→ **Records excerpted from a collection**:
***

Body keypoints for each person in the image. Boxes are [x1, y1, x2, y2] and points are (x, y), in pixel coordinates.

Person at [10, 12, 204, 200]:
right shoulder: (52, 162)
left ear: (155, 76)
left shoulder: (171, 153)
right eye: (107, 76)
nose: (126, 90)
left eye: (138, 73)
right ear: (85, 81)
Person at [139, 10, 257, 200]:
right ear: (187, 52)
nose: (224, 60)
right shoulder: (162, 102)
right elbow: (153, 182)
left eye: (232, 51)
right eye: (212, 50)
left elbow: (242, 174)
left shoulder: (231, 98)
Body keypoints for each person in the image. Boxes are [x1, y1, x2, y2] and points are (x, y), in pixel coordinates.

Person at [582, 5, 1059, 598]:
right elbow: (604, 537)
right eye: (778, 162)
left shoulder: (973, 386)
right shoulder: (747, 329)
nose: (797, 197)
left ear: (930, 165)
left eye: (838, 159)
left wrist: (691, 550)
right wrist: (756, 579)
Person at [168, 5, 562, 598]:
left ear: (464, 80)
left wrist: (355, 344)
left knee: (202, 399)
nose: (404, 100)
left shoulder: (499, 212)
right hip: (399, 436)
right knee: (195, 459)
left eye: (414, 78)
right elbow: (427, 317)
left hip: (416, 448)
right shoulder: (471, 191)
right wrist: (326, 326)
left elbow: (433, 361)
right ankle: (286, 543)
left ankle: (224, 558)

***

→ **TASK DIRECTIONS**: If a line appears above, it belongs in your answer, printed exactly.

→ **SOLUTION FOR THIS TASK**:
Body keypoints for each person in the image. Boxes are [x1, y1, x2, y2] and points are (x, y), in pixel coordinates.

Person at [10, 12, 204, 200]:
right shoulder: (52, 162)
left ear: (155, 76)
left shoulder: (171, 153)
right eye: (107, 76)
nose: (126, 90)
left eye: (138, 73)
right ear: (85, 81)
Person at [139, 10, 257, 200]:
right ear: (187, 52)
nose: (224, 60)
right shoulder: (162, 102)
right elbow: (153, 182)
left eye: (232, 51)
right eye: (212, 50)
left elbow: (242, 174)
left shoulder: (231, 98)
Body keypoints for each person in the image. Boxes are [x1, y1, x2, y2] and points are (x, y), in pixel coordinates.

Person at [582, 5, 1059, 598]:
right elbow: (604, 537)
right eye: (778, 162)
left shoulder: (973, 386)
right shoulder: (747, 329)
nose: (797, 197)
left ear: (930, 165)
left eye: (838, 159)
left wrist: (691, 550)
right wrist: (756, 579)
Person at [168, 5, 562, 598]:
left ear: (464, 80)
left wrist: (355, 344)
left knee: (202, 399)
nose: (404, 100)
left shoulder: (499, 212)
right hip: (399, 436)
right knee: (195, 459)
left eye: (414, 78)
right elbow: (427, 317)
left hip: (416, 448)
right shoulder: (471, 191)
right wrist: (326, 326)
left elbow: (433, 361)
right ankle: (286, 543)
left ankle: (224, 558)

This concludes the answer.